Forgetting this race for a moment, and realizing that this happens more than this one instance what do you think? If a horse is off a month and does not try, is it fair? If a driver drives a 2-5 shot like he is a 10-1 shot, should there be penalties? Should that trainer have qualified the horse if he wanted a tightener, or is this an instance we should be able to know as bettors?

Do you have any opinion on the matter?

4 comments:

Cangamble said...

Trainers in both games will always have more information than the general public. It is impossible for them not to.
Where do you draw the line though? Tough question.

Anonymous said...

In the grand scheme of things, is a division of the NJSS really that big of a deal to the connections of Ideal matters?
Of course they used that race as a tightener, and they can afford to finish 4th.
Was it all out?
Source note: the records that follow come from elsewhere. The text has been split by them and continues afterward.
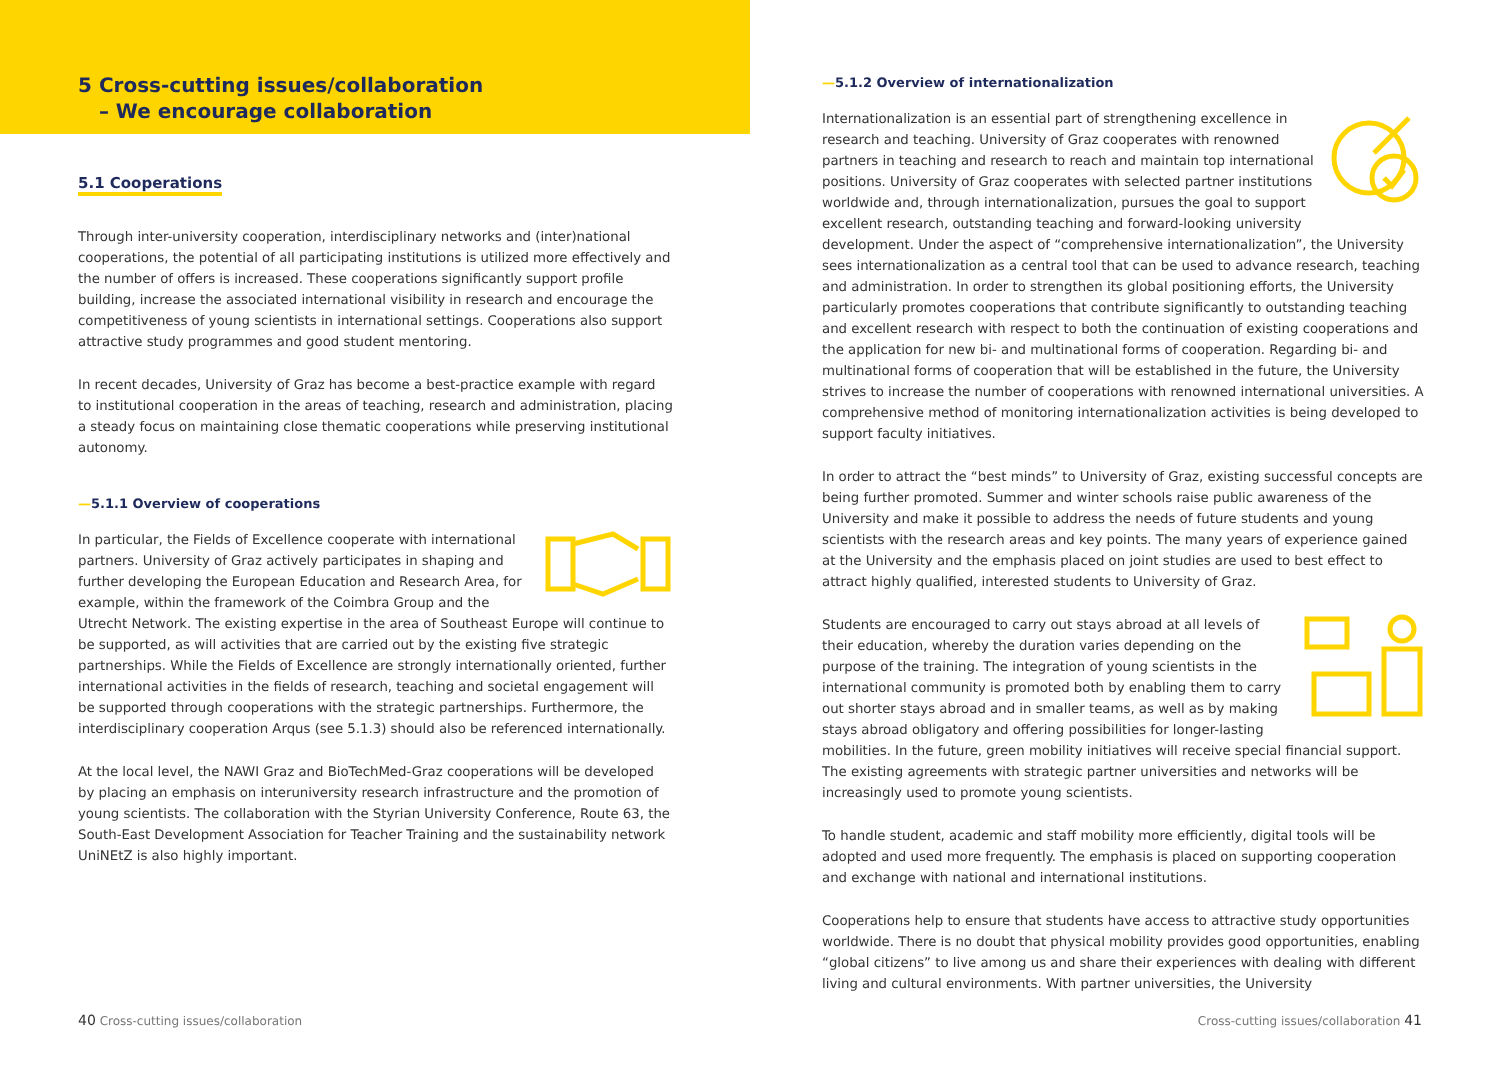5 Cross-cutting issues/collaboration
– We encourage collaboration
5.1 Cooperations
Through inter-university cooperation, interdisciplinary networks and (inter)national cooperations, the potential of all participating institutions is utilized more effectively and the number of offers is increased. These cooperations significantly support profile building, increase the associated international visibility in research and encourage the competitiveness of young scientists in international settings. Cooperations also support attractive study programmes and good student mentoring.
In recent decades, University of Graz has become a best-practice example with regard to institutional cooperation in the areas of teaching, research and administration, placing a steady focus on maintaining close thematic cooperations while preserving institutional autonomy.
—5.1.1 Overview of cooperations
In particular, the Fields of Excellence cooperate with international partners. University of Graz actively participates in shaping and further developing the European Education and Research Area, for example, within the framework of the Coimbra Group and the Utrecht Network. The existing expertise in the area of Southeast Europe will continue to be supported, as will activities that are carried out by the existing five strategic partnerships. While the Fields of Excellence are strongly internationally oriented, further international activities in the fields of research, teaching and societal engagement will be supported through cooperations with the strategic partnerships. Furthermore, the interdisciplinary cooperation Arqus (see 5.1.3) should also be referenced internationally.
At the local level, the NAWI Graz and BioTechMed-Graz cooperations will be developed by placing an emphasis on interuniversity research infrastructure and the promotion of young scientists. The collaboration with the Styrian University Conference, Route 63, the South-East Development Association for Teacher Training and the sustainability network UniNEtZ is also highly important.
—5.1.2 Overview of internationalization
Internationalization is an essential part of strengthening excellence in research and teaching. University of Graz cooperates with renowned partners in teaching and research to reach and maintain top international positions. University of Graz cooperates with selected partner institutions worldwide and, through internationalization, pursues the goal to support excellent research, outstanding teaching and forward-looking university development. Under the aspect of “comprehensive internationalization”, the University sees internationalization as a central tool that can be used to advance research, teaching and administration. In order to strengthen its global positioning efforts, the University particularly promotes cooperations that contribute significantly to outstanding teaching and excellent research with respect to both the continuation of existing cooperations and the application for new bi- and multinational forms of cooperation. Regarding bi- and multinational forms of cooperation that will be established in the future, the University strives to increase the number of cooperations with renowned international universities. A comprehensive method of monitoring internationalization activities is being developed to support faculty initiatives.
In order to attract the “best minds” to University of Graz, existing successful concepts are being further promoted. Summer and winter schools raise public awareness of the University and make it possible to address the needs of future students and young scientists with the research areas and key points. The many years of experience gained at the University and the emphasis placed on joint studies are used to best effect to attract highly qualified, interested students to University of Graz.
Students are encouraged to carry out stays abroad at all levels of their education, whereby the duration varies depending on the purpose of the training. The integration of young scientists in the international community is promoted both by enabling them to carry out shorter stays abroad and in smaller teams, as well as by making stays abroad obligatory and offering possibilities for longer-lasting mobilities. In the future, green mobility initiatives will receive special financial support. The existing agreements with strategic partner universities and networks will be increasingly used to promote young scientists.
To handle student, academic and staff mobility more efficiently, digital tools will be adopted and used more frequently. The emphasis is placed on supporting cooperation and exchange with national and international institutions.
Cooperations help to ensure that students have access to attractive study opportunities worldwide. There is no doubt that physical mobility provides good opportunities, enabling “global citizens” to live among us and share their experiences with dealing with different living and cultural environments. With partner universities, the University
40 Cross-cutting issues/collaboration
Cross-cutting issues/collaboration 41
Of course not. However, as you pointed out, sharp bettors will already have factored that in going into that race, not to mention sharp bettors who were on board with the Glenview horse last week at WEG knew that Ideal was in for a fight anyway.
This happens every night at every track, as seasoned cappers, it's almost expected. Of course some are more severe than others, but until they start giving out any type of penalties, this will continue.
The problem is, the casual fan, who may be new to the game, or not as much in tune with it as we are might not like this, might look at the book and wonder how a horse like Ideal Matters could lose, let alone finish off the board.

best regards and good luck in the molson

Louis.

Pacingguy said...

It is not a question of stiffing a horse. Anyone who has been following this game for a while, should realize a horse that has been off three weeks is not sharp. You don't expect a horse like this to race brave the first time back, but basically sit back and hope for a trip.

As for a qualifier, being used to get a horse back into top form? Qualifiers are not races; they are not competitive. They are used to show a horse can meet the qualifying standard and act well. Unless you are in a race where everyone is trying, it is not the same.

A driver who has a 2-5 shot that has raced within two weeks better be trying from the word go. A driver of a horse that has been off for a while is not obligated to gut a horse at 2-5, but to put themselves in a position to get a trip.

That being said, sometimes the wagering public is wrong.

Our problem is we are not educating the casual player correctly. Your racetrack with a handicapping show during the races needs to let people know the horse may not be driven aggressively due to the time off. If there are handicapping comments in the program, make sure it is mentioned for a particular horse. And let people know that just because you are not driving aggressively doesn't mean you are not trying; some horses need a trip.

Education is the word.

Anonymous said...

Education is right.... horsepeople (drivers/trainers) need to be educated that bettors are betting tons of cash in pools so they have to try if favored. Bettors have to be educated that every race is a not a conspiracy if something happens like this.